Monthly Archives: May 2011

T’Shuvah Means Redemption

By Jaron Zanerhaft

At some point in the midst of life’s successes, everyone must eventually fall. When you do, what’s the thing to do next?  With what
method do you move forward?

Sometimes, in order to keep moving forward, you need to move forward in a different direction.  By recognizing that the path you are on
does not lead to where you want to go, you commit the first step of T’Shuvah.  Sometimes it’s difficult, however, to know in which
direction to turn and how to proceed.

T’Shuvah is a complex concept and quite pervasive ‘round these parts. It’s what we are supposed to do, who we are supposed to represent to the outside world, and what we venture towards within ourselves.  But what does it mean?

Traditionally thought of as “return” or “repentance,” T’Shuvah is what we are commanded to engage in during the 10 days between Rosh Hashanah (the Jewish New Year) and Yom Kippur (the Day of Atonement).  It’s the act of considering and accepting our misdeeds and the active attempt to both rectify our actions and return to holiness.

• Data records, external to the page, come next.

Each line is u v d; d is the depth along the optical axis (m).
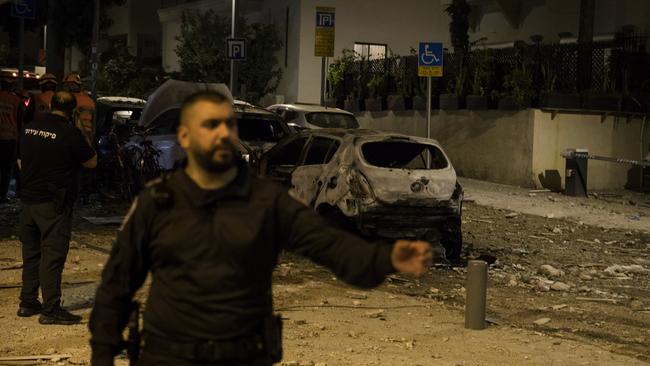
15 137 15.24
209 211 3.12
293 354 6.78
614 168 20.50
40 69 35.06
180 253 3.10
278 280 9.86
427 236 11.21
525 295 9.70
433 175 11.13
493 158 20.50
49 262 7.38
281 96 29.36
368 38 29.48
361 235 11.11
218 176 3.13
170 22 38.19
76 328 7.36
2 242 11.73
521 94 19.59
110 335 3.21
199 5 34.22
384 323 8.05
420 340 7.44
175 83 14.78
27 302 7.70
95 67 22.91
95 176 16.61
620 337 7.92
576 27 26.88
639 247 13.45
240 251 3.09
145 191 3.18
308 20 28.70
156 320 3.15
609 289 10.26
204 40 30.00
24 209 7.44
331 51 20.02
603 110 19.73
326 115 19.55
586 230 14.77
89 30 39.62
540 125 19.55
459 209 11.34
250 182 3.19
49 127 7.23
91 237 12.35
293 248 3.22
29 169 7.29
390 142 11.34
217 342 3.11
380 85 24.73
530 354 7.09
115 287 3.22
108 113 17.92
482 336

Different from other methods of forgiveness such as absolution, T’Shuvah is not something that you are granted but rather something you seek.  It is up to the person who committed a regret-worthy act to make amends to all he has harmed.  It’s about responsibility, and that’s not always easy.

Now, this is the difficult part.  This is where you change your life. To continue T’Shuvah, you must take the necessary measures to ensure that a hate of the same nature will not reoccur.

At Beit T’Shuvah, T’Shuvah claims a large portion of everyday actions and practices.  Groups, meetings, study sessions, and more involved projects here are all in some ways created for residents to engage in T’Shuvah for their own past.  This way, similar mistakes in the future may be prevented.  Here we learn that T’Shuvah is a way of life that drives a person to constantly excel and improve on his being.  By continually examining our lives for actions we might regret, we take strides in becoming integrated human beings who face truth and righteousness instead of deceit and shadows.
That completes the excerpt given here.